[Data under study Boundary: Start]

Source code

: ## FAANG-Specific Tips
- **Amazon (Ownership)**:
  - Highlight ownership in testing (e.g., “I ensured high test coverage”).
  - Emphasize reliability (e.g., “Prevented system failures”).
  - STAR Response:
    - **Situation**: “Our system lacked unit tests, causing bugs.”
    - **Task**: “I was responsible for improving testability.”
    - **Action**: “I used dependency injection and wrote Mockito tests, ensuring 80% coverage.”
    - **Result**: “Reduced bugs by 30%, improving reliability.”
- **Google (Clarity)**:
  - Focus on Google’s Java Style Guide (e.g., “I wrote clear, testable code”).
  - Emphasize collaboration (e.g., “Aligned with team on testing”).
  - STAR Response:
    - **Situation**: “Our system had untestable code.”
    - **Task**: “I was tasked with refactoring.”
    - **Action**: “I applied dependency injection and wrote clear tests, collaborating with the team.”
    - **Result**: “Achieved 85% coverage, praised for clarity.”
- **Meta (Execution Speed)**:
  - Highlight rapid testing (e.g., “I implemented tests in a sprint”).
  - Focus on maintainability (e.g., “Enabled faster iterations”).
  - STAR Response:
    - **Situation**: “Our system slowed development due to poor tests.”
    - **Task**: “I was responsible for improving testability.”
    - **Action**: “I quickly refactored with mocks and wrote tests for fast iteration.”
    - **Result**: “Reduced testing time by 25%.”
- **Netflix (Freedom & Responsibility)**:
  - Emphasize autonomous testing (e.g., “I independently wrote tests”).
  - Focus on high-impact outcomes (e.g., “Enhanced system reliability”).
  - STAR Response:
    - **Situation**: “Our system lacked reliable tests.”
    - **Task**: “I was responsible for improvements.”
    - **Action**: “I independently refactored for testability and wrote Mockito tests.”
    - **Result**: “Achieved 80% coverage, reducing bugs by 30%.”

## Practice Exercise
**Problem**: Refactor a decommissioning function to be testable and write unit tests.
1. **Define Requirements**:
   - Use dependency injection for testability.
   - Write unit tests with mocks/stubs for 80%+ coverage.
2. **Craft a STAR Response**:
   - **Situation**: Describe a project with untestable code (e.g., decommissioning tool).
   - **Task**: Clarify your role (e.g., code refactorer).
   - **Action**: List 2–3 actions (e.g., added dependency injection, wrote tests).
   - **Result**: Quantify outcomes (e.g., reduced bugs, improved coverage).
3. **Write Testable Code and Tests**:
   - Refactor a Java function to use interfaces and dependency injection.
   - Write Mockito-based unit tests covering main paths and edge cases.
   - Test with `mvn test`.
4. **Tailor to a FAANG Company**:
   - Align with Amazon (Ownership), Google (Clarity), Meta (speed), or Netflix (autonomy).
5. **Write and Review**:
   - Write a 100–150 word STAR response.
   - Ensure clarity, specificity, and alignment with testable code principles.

[Data under study Boundary: End]
[Data under study Boundary: Start]

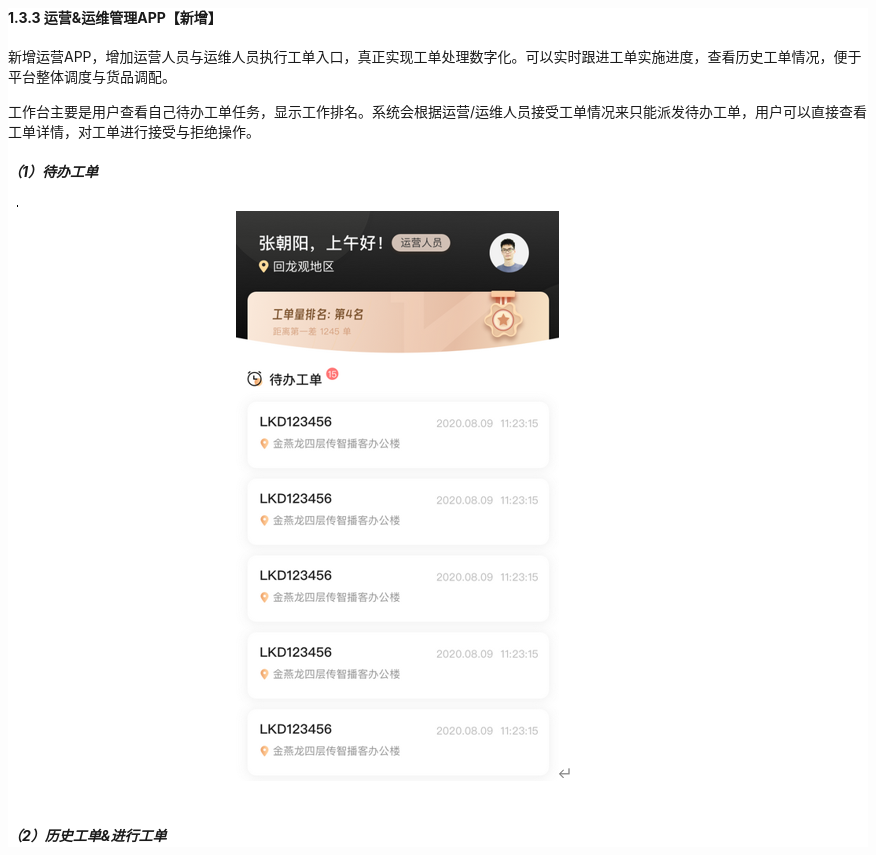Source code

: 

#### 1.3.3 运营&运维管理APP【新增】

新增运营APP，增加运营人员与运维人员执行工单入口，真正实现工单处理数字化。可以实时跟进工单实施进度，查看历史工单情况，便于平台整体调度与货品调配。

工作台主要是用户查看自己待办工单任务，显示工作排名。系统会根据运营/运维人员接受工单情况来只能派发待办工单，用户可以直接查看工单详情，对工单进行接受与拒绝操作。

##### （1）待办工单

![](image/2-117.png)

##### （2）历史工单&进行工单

[Data under study Boundary: End]

* **Work item**: Filter the entries and copy out every line with the word "Java".

* **Answer section**:
  - Focus on Google’s Java Style Guide (e.g., “I wrote clear, testable code”).
   - Refactor a Java function to use interfaces and dependency injection.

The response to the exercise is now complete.